» What you are asked to do: Your task is to give the number of lines below that contain "Anaconda". Give no other text.

» Data provided:

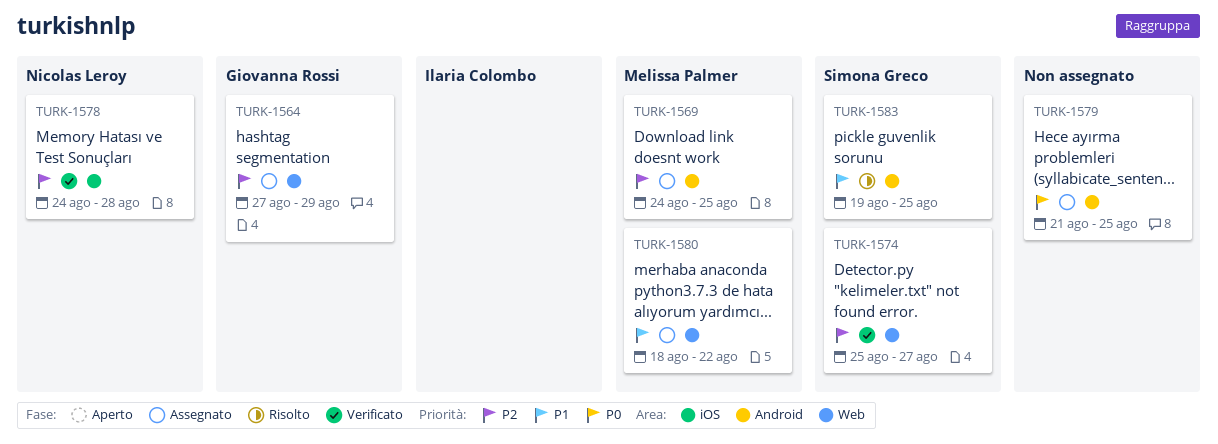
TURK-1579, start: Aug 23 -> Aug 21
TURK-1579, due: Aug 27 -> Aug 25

--

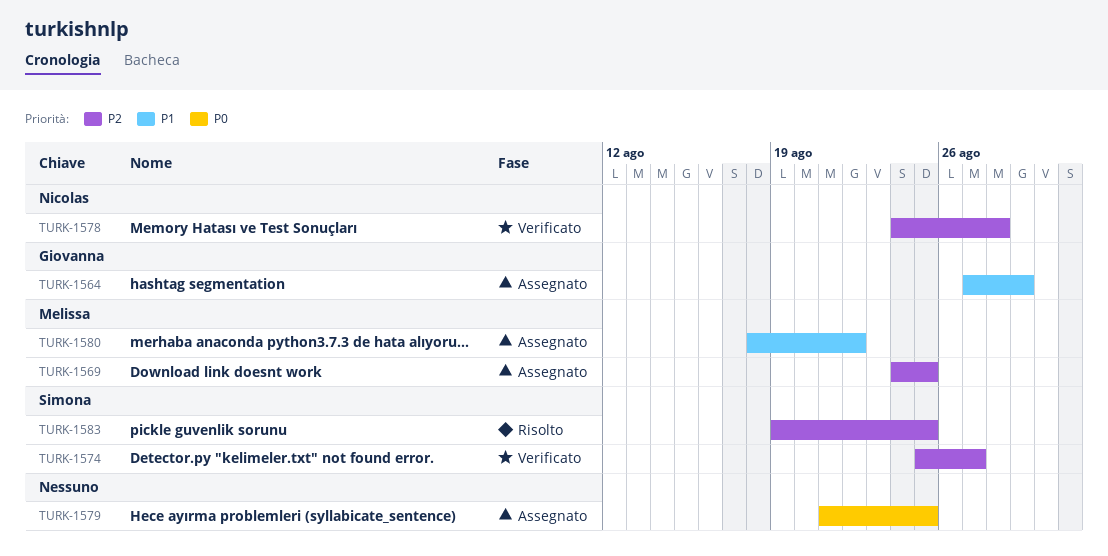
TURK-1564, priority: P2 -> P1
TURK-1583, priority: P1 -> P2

* * *

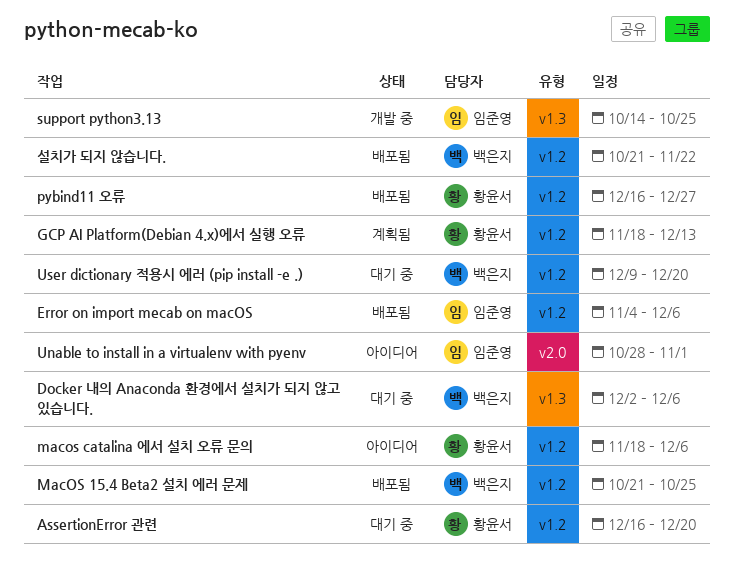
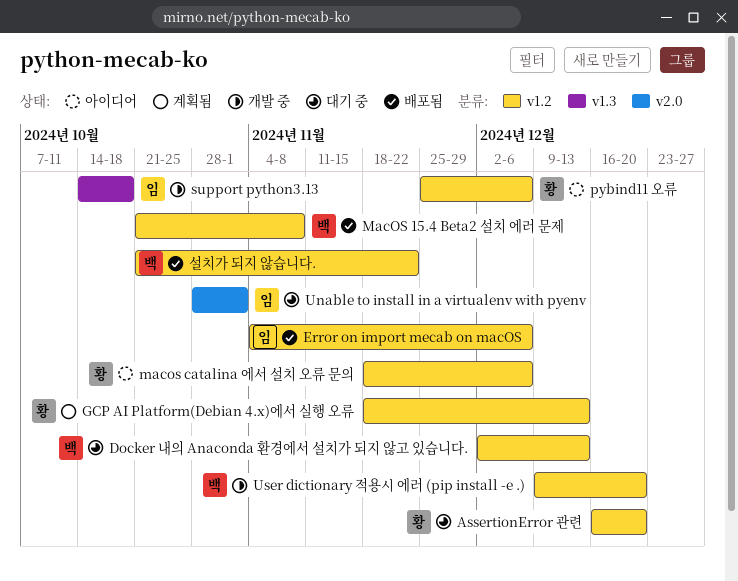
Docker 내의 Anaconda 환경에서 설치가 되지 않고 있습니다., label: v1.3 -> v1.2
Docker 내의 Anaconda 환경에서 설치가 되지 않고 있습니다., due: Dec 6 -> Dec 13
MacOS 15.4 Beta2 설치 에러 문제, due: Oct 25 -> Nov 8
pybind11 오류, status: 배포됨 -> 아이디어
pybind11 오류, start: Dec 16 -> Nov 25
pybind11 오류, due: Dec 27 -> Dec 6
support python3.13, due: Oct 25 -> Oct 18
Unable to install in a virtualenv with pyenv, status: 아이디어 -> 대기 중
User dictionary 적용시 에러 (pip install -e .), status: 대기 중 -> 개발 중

» Result: 2